John baisse la tête.

— Oui, sans que ce soit énorme, il y en a pour un petit paquet.

— Combien ?

— Oh, dans les 12 000...

— Voyez-vous ça... Et les trente deniers de Judas que tu as touchés suffisent à couvrir tes pertes ?

John geint :

— En partie seulement, un peu de beurre dans les épinards. J'imagine que la caisse noire de l'Univers n'est pas si fournie que ça.

— Tu n'es même pas fichu de te vendre correctement. Tu t'estimes à des clopinettes. Je ne sais pas, de ta trahison ou de ton manque d'envergure, ce que je trouve le plus navrant.

John forme une conque de ses mains, en recouvre son nez et son menton, tandis que ses paupières dansent le fandango.
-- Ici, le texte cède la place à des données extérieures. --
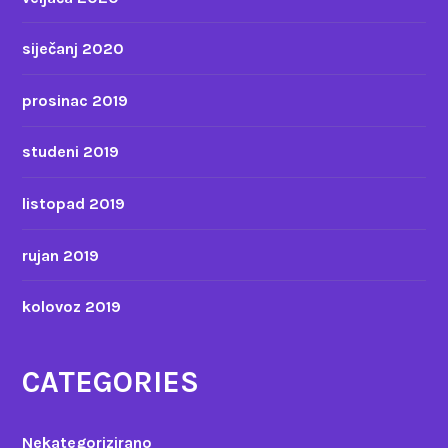
siječanj 2020
prosinac 2019
studeni 2019
listopad 2019
rujan 2019
kolovoz 2019
CATEGORIES
Nekategorizirano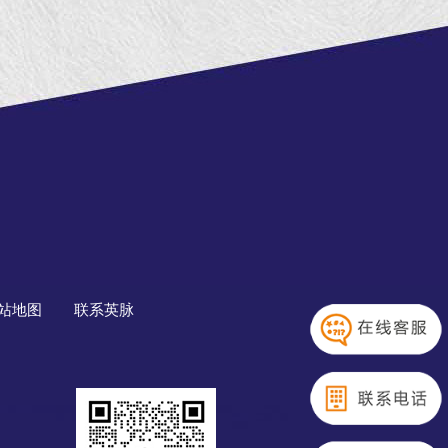
站地图
联系英脉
— Tu te doutes que nous ne pourrons pas en rester là...

— Je sais bien.

— Il va m'être difficile de faire l'économie d'un rapport.

— Je le sais aussi.

— Considère que tu ne fais plus partie de l'enquête. Le dernier acte se déroulera sans toi. Tu peux disposer. J'aurai besoin de réfléchir à ton cas. D'une, parce que j'ai encore du mal à encaisser le coup de couteau que tu nous as collé dans le dos, de deux, parce que tu te doutes bien que nous avons d'autres chats à fouetter que de gérer les petits arrangements du Ganelon de service. Et si Twistwolf*3 était l'Alpiniste ? Tu y as pensé, à ça ? Que les renseignements que tu lui as fournis lui aient servi à éventer nos recherches ? Te rends-tu seulement compte de la bouillabaisse dans laquelle tu nages ?

Cette fois, les yeux du lieutenant sont complètement clos.

— Je ne te retiens pas, John. Nous nous reverrons très vite.

Le lieutenant se lève sans piper mot et sort. Au vu de la rudesse dont Perle est capable de faire preuve quand elle est déçue, tout ce qu'il pourrait dire ne ferait qu'aggraver la situation.

*1 Pour cette anagramme, il faut s'accrocher :)) Celui qui trouve, je lui paye une binouze.